Elle ne s’éloignait jamais de la maison. Même elle n’en franchissait pas le seuil sans avoir préalablement regardé par toutes les fenêtres s’il n’y avait pas quelqu’un dehors. Je savais par ce manège qu’elle soupçonnait son compagnon de se trouver encore dans le voisinage, et qu’elle craignait qu’il ne l’enlevât. Elle fit une autre chose non moins significative. Je possédais un vieux revolver et quelques cartouches, que j’avais jeté au rebut. Elle le découvrit et se mit aussitôt en devoir de le nettoyer et de le graisser. Elle le suspendit près de la porte, mit les cartouches à côté dans un petit sac. Chaque fois que je sortais pour me promener, elle me le tendait et insistait pour que je le prisse avec moi. En mon absence, elle verrouillait la porte. En dehors de ces appréhensions, elle avait l’air presque heureuse, et elle aidait Madge quand elle ne s’installait pas à côté de moi. Elle témoignait d’une grande dextérité manuelle dans tous les travaux ménagers.
Je ne tardai pas à m’apercevoir que ses soupçons étaient fondés, et que l’homme d’Arkhangelsk n’avait pas quitté le pays. Une nuit où le sommeil me fuyait, je me levai et me postai à la fenêtre. Le ciel était nuageux, le bord de la mer à peine distinct, et j’eus du mal à repérer mon canot sur la plage. À force de fouiller la nuit, mes yeux finirent par s’accoutumer à l’obscurité, et je distinguai sur la plage une tache sombre, juste en face de ma porte, or je savais bien que la veille, il n’y avait pas eu quoi que ce fût à cet endroit. Pendant que je m’évertuais à deviner, un grand nuage dériva suffisamment pour que la lune projetât sa lumière froide et claire. Alors je le reconnus. C’était le Russe. Il était accroupi comme un crapaud géant, jambes croisées à l’orientale. Il avait les yeux fixés sur la fenêtre de la chambre où dormaient la jeune fille et ma domestique. La lune éclairait en plein son visage, et je vis à nouveau son profil d’oiseau de proie, son front soucieux et la barbe en pointe qui complétait son physique passionné. J’eus envie de l’abattre comme un vulgaire cambrioleur, mais mon ressentiment céda à une sorte de pitié méprisante.
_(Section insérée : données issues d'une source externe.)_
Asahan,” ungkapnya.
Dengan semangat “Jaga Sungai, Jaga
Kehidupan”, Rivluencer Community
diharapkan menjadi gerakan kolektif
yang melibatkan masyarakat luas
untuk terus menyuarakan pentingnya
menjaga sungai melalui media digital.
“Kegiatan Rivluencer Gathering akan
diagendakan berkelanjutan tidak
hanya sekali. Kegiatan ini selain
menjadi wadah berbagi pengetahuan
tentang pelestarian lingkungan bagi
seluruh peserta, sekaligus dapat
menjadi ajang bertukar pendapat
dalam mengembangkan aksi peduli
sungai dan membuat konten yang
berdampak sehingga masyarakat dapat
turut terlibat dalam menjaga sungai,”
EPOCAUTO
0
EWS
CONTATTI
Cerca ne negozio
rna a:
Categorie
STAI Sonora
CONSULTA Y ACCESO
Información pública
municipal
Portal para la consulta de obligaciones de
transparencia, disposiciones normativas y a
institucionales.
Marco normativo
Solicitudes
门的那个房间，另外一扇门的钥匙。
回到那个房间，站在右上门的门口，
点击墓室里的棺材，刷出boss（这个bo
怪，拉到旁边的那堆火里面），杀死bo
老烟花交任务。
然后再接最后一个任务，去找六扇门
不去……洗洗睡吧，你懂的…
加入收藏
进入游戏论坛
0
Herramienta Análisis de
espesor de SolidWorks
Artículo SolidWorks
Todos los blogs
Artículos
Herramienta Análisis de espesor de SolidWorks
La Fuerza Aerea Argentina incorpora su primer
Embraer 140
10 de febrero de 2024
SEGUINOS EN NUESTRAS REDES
« Pauvre imbécile ! me dis-je. Toi, que j’ai vu regarder la mort en face, tu concentres donc toutes tes pensées et tes ambitions sur cette épave de femme qui, au surplus, t’a fui et te déteste ? La plupart des femmes t’aimeraient, ne serait-ce que pour ta peau brune et ton grand corps. Et cependant te voilà hanté par le désir de posséder celle qui entre mille ne veut pas de toi ! »
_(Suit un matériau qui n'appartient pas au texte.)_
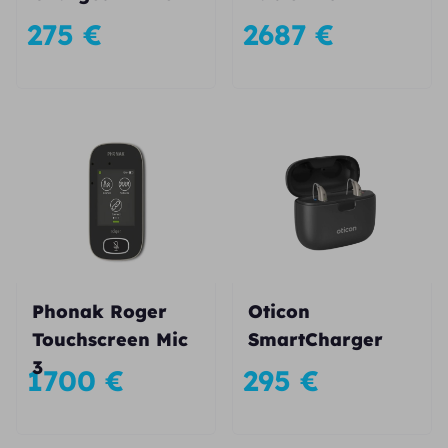
275
€
2687
€
Phonak Roger
Oticon
Touchscreen Mic
SmartCharger
3
1700
€
295
€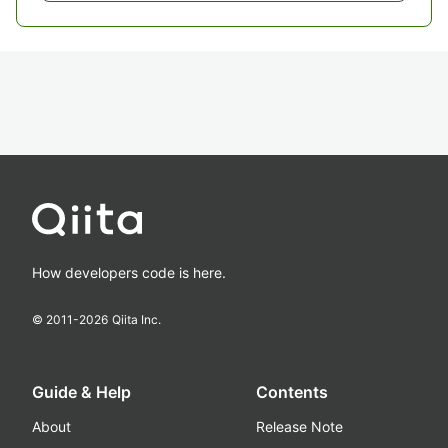
How developers code is here.
© 2011-
2026
Qiita Inc.
Guide & Help
Contents
About
Release Note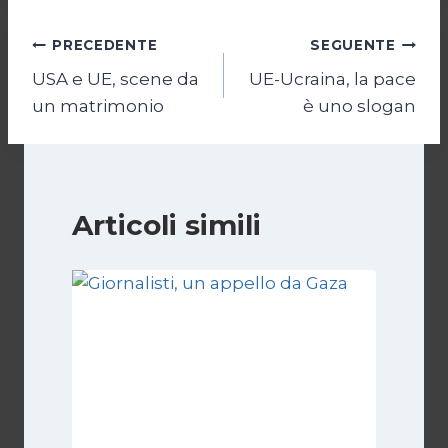
Navigazione
PRECEDENTE
SEGUENTE
USA e UE, scene da
UE-Ucraina, la pace
articoli
un matrimonio
è uno slogan
Articoli simili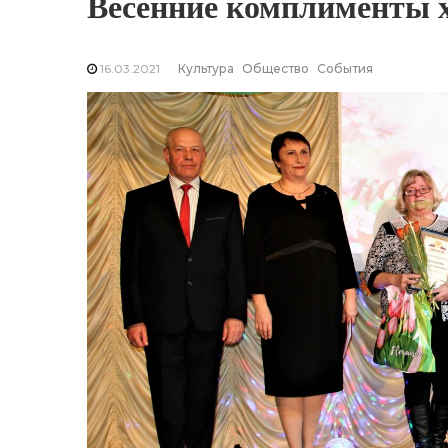
Весенние комплименты 
16.03.2021
Культура
Общество
События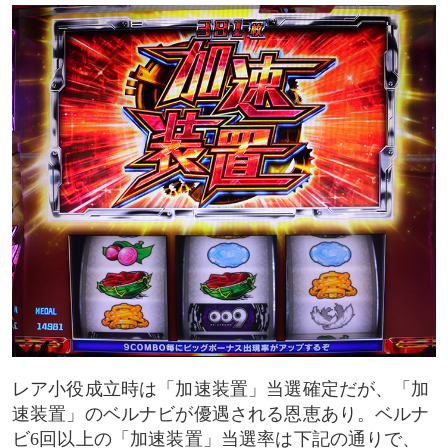
レア小役成立時は「加速装置」当選確定だが、「加
速装置」のベルナビが優遇される恩恵あり。ベルナ
ビ6回以上の「加速装置」当選率は下記の通りで、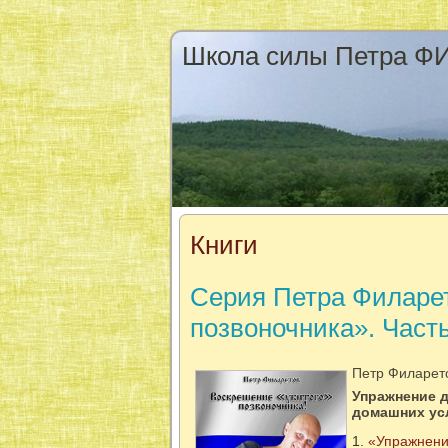
Школа силы Петра 
Книги
Серия Петра Филарет
позвоночника». Часть
Петр Филарет
Упражнение д
домашних ус
«Упражнение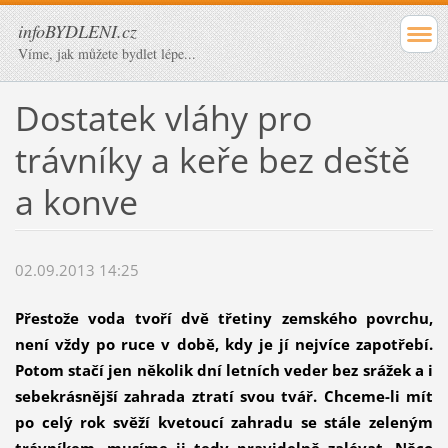
infoBYDLENI.cz
Víme, jak můžete bydlet lépe...
Dostatek vláhy pro
trávníky a keře bez deště
a konve
02.09.2013 14:25
Přestože voda tvoří dvě třetiny zemského povrchu,
není vždy po ruce v době, kdy je jí nejvíce zapotřebí.
Potom stačí jen několik dní letních veder bez srážek a i
sebekrásnější zahrada ztratí svou tvář. Chceme-li mít
po celý rok svěží kvetoucí zahradu se stále zeleným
Je me remis au lit, non sans rire. Je savais que mes barreaux étaient solides et mes verrous résistants. Il m’importait peu que ce bizarre individu passât sa nuit devant ma porte ou à mille lieues de là, du moment qu’il n’y serait plus le matin. Comme je m’y attendais, il avait disparu quand je me levai.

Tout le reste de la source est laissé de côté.